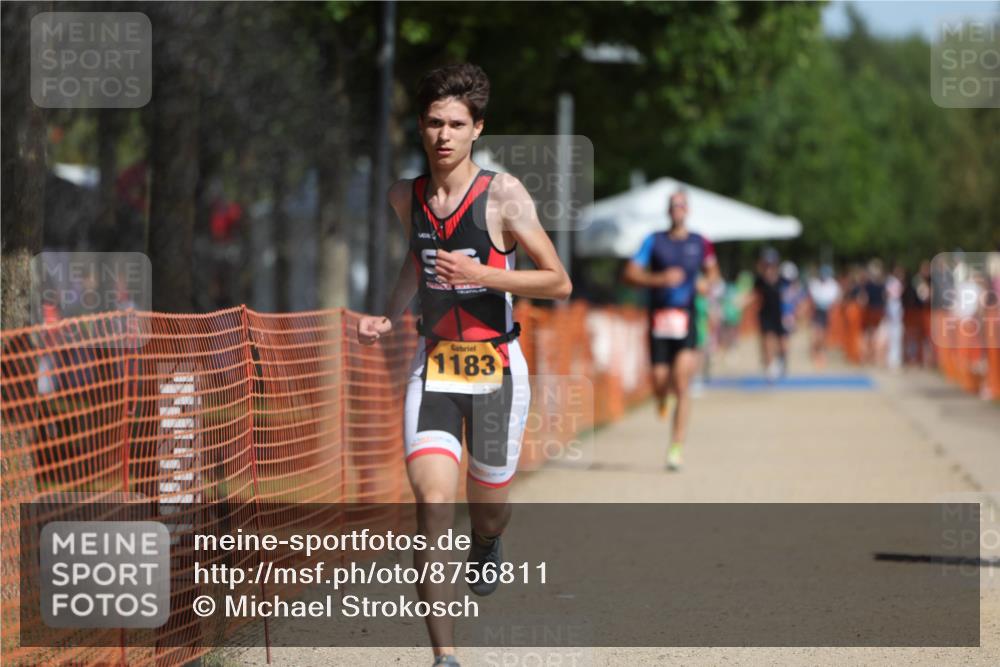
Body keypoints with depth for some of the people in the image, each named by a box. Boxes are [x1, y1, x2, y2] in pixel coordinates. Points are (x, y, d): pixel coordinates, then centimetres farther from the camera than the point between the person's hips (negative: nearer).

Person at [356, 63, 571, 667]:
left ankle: (488, 547, 54)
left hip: (496, 367, -2)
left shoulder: (503, 194, -11)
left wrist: (481, 274, -20)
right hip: (434, 365, 2)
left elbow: (559, 283, -11)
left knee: (488, 506, 13)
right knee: (433, 502, -17)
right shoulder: (406, 197, 4)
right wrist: (391, 317, 12)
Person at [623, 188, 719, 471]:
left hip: (686, 320, 0)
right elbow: (630, 273, -4)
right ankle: (662, 399, 38)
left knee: (682, 385, -11)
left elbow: (712, 270, 25)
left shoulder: (700, 243, 8)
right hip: (659, 318, 0)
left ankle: (677, 448, -9)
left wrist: (707, 282, 3)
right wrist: (660, 278, -18)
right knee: (660, 381, -2)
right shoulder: (654, 241, 3)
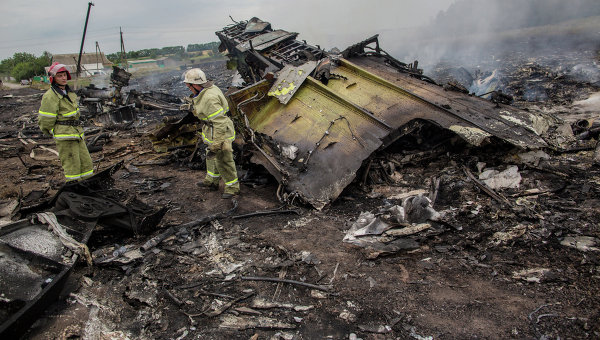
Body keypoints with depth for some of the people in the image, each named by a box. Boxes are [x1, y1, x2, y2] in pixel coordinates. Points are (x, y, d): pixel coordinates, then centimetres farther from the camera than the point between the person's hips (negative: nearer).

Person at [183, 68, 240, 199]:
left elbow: (220, 123, -31)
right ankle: (212, 181, 45)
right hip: (212, 130, 10)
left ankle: (233, 188, 22)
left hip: (220, 134, -10)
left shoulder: (210, 99, -30)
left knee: (223, 161, 5)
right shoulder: (209, 88, 0)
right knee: (211, 157, 25)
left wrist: (215, 145, -28)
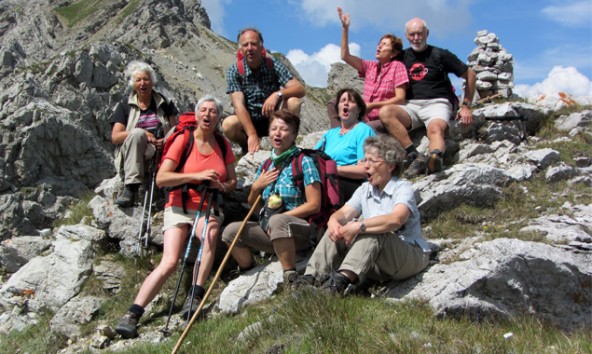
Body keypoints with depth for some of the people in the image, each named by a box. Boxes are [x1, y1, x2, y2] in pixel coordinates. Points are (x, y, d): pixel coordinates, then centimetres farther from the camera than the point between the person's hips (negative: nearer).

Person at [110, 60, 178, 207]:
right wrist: (142, 134, -14)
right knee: (137, 133, -33)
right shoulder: (125, 106, 12)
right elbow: (115, 137, 1)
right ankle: (131, 188, -38)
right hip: (131, 159, -1)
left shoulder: (163, 104, 16)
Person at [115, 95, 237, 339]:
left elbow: (232, 181, 13)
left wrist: (222, 186, -10)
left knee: (212, 232, -34)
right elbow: (161, 178, -12)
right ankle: (132, 315, -18)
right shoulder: (183, 141, -3)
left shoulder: (223, 145, 9)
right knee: (169, 262, -21)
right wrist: (196, 176, -21)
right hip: (179, 208, -2)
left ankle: (196, 296, -27)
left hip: (208, 209, 3)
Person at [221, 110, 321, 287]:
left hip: (300, 230, -6)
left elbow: (314, 205, -11)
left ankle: (291, 278, -28)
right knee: (231, 231, -10)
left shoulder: (304, 163, -5)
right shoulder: (265, 166, 14)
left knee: (277, 221, -37)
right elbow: (254, 206, 20)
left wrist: (280, 217, -14)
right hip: (270, 231, 7)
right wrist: (256, 187, -1)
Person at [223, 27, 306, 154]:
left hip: (273, 120, 1)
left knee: (293, 102, -26)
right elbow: (239, 105, -22)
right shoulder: (234, 71, -11)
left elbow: (300, 89, -16)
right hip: (248, 121, 0)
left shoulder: (273, 65, -8)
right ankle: (249, 148, 0)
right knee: (228, 125, -32)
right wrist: (252, 135, -36)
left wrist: (278, 94, -38)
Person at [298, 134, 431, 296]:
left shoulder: (403, 188, -9)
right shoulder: (364, 190, 12)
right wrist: (334, 221, -25)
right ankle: (311, 278, -19)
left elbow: (395, 220, -30)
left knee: (372, 231, -33)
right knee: (339, 228, -8)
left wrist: (358, 226, -37)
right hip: (379, 266, 6)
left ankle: (342, 280, -49)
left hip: (411, 255, -6)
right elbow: (343, 213, -1)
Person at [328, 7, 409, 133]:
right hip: (366, 118, 6)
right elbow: (345, 56, 6)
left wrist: (372, 105, -17)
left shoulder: (397, 66, -3)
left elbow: (400, 99, -10)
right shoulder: (370, 66, 12)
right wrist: (345, 28, 0)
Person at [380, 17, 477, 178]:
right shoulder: (403, 56, 18)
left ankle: (435, 159, -67)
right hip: (410, 105, 3)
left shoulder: (440, 55, 9)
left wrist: (466, 106, 8)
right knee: (385, 112, -29)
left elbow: (470, 75, 13)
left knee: (435, 128, -36)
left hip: (436, 103, -3)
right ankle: (415, 156, -41)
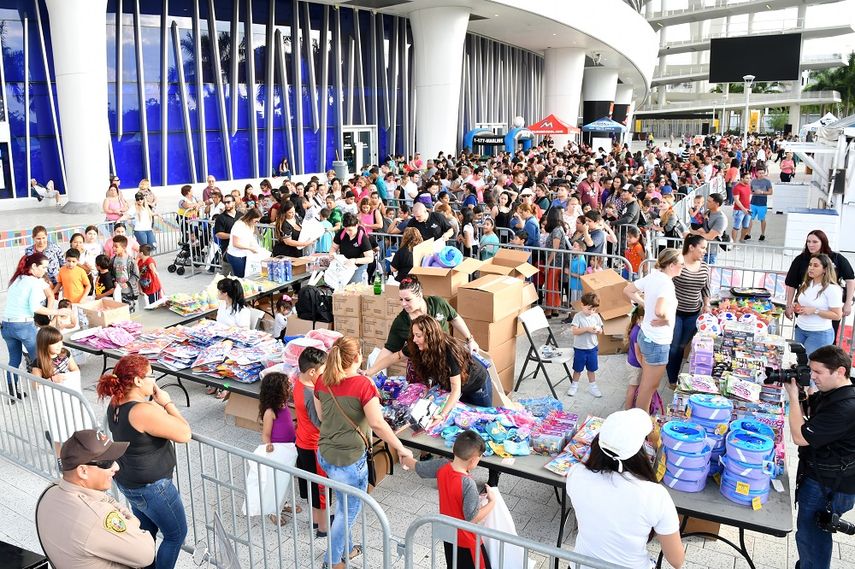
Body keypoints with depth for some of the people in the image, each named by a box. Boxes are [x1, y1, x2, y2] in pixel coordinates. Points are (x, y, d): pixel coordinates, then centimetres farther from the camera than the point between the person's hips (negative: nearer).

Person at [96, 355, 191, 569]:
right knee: (176, 534, 13)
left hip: (127, 482, 9)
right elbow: (185, 434, -27)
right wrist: (167, 403, -20)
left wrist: (156, 404, -2)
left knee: (146, 531, 27)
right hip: (151, 487, -9)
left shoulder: (115, 404, -4)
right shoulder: (144, 411, -32)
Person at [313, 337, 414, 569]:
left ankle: (346, 548, 45)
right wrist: (401, 449, -12)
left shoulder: (322, 381, -3)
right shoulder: (363, 384, -23)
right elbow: (377, 424, -22)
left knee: (343, 504, 27)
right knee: (348, 511, 15)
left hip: (325, 453, 7)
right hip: (349, 459, -7)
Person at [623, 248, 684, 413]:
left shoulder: (652, 276, 1)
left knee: (646, 384, 25)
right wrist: (666, 320, -21)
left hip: (646, 335, 9)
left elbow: (628, 291, 13)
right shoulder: (666, 283, -25)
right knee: (650, 386, 8)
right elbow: (659, 311, -41)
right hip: (657, 342, -9)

=======

▸ Work order
Could the lines above be copied out exactly, with no image carried over?

▸ Output for this task
Body keypoints with depth for some of the people in the image, each named by a box. Boxes are [x1, y1, x2, y2] in pixel coordinates. Points are (x, y, d): pixel coordinates, then centimetres farther from the camera than the point between the person's hips (negative: nearer).

Person at [356, 63, 571, 667]:
left ankle: (488, 547, 54)
left hip: (496, 367, -2)
left shoulder: (503, 194, -11)
left wrist: (481, 274, -20)
right hip: (434, 365, 2)
left elbow: (559, 283, -11)
left knee: (488, 506, 13)
right knee: (433, 502, -17)
right shoulder: (406, 197, 4)
right wrist: (391, 317, 12)
Person at [623, 188, 719, 471]:
left hip: (686, 320, 0)
right elbow: (630, 273, -4)
right ankle: (662, 399, 38)
left knee: (682, 385, -11)
left elbow: (712, 270, 25)
left shoulder: (700, 243, 8)
right hip: (659, 318, 0)
left ankle: (677, 448, -9)
left wrist: (707, 282, 3)
right wrist: (660, 278, -18)
right knee: (660, 381, -2)
right shoulder: (654, 241, 3)
Body keypoints with depth for some of the people in the image, each named by a box. Boxes are [x1, y1, x2, y2] in pixel coordinates. Points are (x, y, d): pixel coordinates, then centimetres farther from the camera than the point between the person's hips (negative: nearer).

Person at [183, 68, 240, 199]:
left elbow: (220, 123, -31)
right ankle: (212, 181, 45)
right hip: (212, 130, 10)
left ankle: (233, 188, 22)
left hip: (220, 134, -10)
left shoulder: (210, 99, -30)
left knee: (223, 161, 5)
right shoulder: (209, 88, 0)
right knee: (211, 157, 25)
left wrist: (215, 145, -28)
Body keypoints with depth for some of the people in the image, each named by a box. Boxes are [x1, y1, x2, y2] in pixel coordinates. Points are (x, y, d): pixel coordinates, then centimetres farther from the camera than the point between the person's hips (negative: nearer).

Person at [110, 60, 178, 207]:
right wrist: (142, 134, -14)
right knee: (137, 133, -33)
right shoulder: (125, 106, 12)
right elbow: (115, 137, 1)
right ankle: (131, 188, -38)
right hip: (131, 159, -1)
left shoulder: (163, 104, 16)
Person at [115, 95, 237, 339]:
left elbow: (232, 181, 13)
left wrist: (222, 186, -10)
left knee: (212, 232, -34)
right elbow: (161, 178, -12)
right ankle: (132, 315, -18)
right shoulder: (183, 141, -3)
left shoulder: (223, 145, 9)
right knee: (169, 262, -21)
right wrist: (196, 176, -21)
right hip: (179, 208, -2)
left ankle: (196, 296, -27)
left hip: (208, 209, 3)
Person at [221, 110, 321, 287]:
left hip: (300, 230, -6)
left elbow: (314, 205, -11)
left ankle: (291, 278, -28)
right knee: (231, 231, -10)
left shoulder: (304, 163, -5)
right shoulder: (265, 166, 14)
left knee: (277, 221, -37)
right elbow: (254, 206, 20)
left wrist: (280, 217, -14)
right hip: (270, 231, 7)
right wrist: (256, 187, -1)
Person at [223, 27, 306, 154]:
left hip: (273, 120, 1)
left knee: (293, 102, -26)
right elbow: (239, 105, -22)
right shoulder: (234, 71, -11)
left elbow: (300, 89, -16)
right hip: (248, 121, 0)
left shoulder: (273, 65, -8)
right ankle: (249, 148, 0)
right knee: (228, 125, -32)
right wrist: (252, 135, -36)
left wrist: (278, 94, -38)
Person at [298, 134, 431, 296]:
left shoulder: (403, 188, -9)
right shoulder: (364, 190, 12)
right wrist: (334, 221, -25)
right ankle: (311, 278, -19)
left elbow: (395, 220, -30)
left knee: (372, 231, -33)
right knee: (339, 228, -8)
left wrist: (358, 226, -37)
right hip: (379, 266, 6)
left ankle: (342, 280, -49)
left hip: (411, 255, -6)
right elbow: (343, 213, -1)
Person at [328, 7, 409, 133]:
right hip: (366, 118, 6)
right elbow: (345, 56, 6)
left wrist: (372, 105, -17)
left shoulder: (397, 66, -3)
left elbow: (400, 99, -10)
right shoulder: (370, 66, 12)
right wrist: (345, 28, 0)
Person at [380, 17, 477, 178]:
right shoulder: (403, 56, 18)
left ankle: (435, 159, -67)
right hip: (410, 105, 3)
left shoulder: (440, 55, 9)
left wrist: (466, 106, 8)
right knee: (385, 112, -29)
left elbow: (470, 75, 13)
left knee: (435, 128, -36)
left hip: (436, 103, -3)
right ankle: (415, 156, -41)
Body keypoints with depth for some of the people in the image, each named by a box. Boxes are [x1, y1, x2, y2] in pixel coordinates. Points are (x, y, d): pixel coordinates, then centimetres farther from the camera than the point between the person's hips (negative: nearer).

Person at [96, 355, 191, 569]:
right knee: (176, 534, 13)
left hip: (127, 482, 9)
right elbow: (185, 434, -27)
right wrist: (167, 403, -20)
left wrist: (156, 404, -2)
left knee: (146, 531, 27)
right hip: (151, 487, -9)
left shoulder: (115, 404, -4)
right shoulder: (144, 411, -32)
Person at [313, 337, 414, 569]:
left ankle: (346, 548, 45)
right wrist: (401, 449, -12)
left shoulder: (322, 381, -3)
right shoulder: (363, 384, -23)
right elbow: (377, 424, -22)
left knee: (343, 504, 27)
right knee: (348, 511, 15)
left hip: (325, 453, 7)
right hip: (349, 459, -7)
Person at [623, 248, 684, 413]:
left shoulder: (652, 276, 1)
left knee: (646, 384, 25)
right wrist: (666, 320, -21)
left hip: (646, 335, 9)
left elbow: (628, 291, 13)
right shoulder: (666, 283, -25)
right knee: (650, 386, 8)
right elbow: (659, 311, -41)
right hip: (657, 342, -9)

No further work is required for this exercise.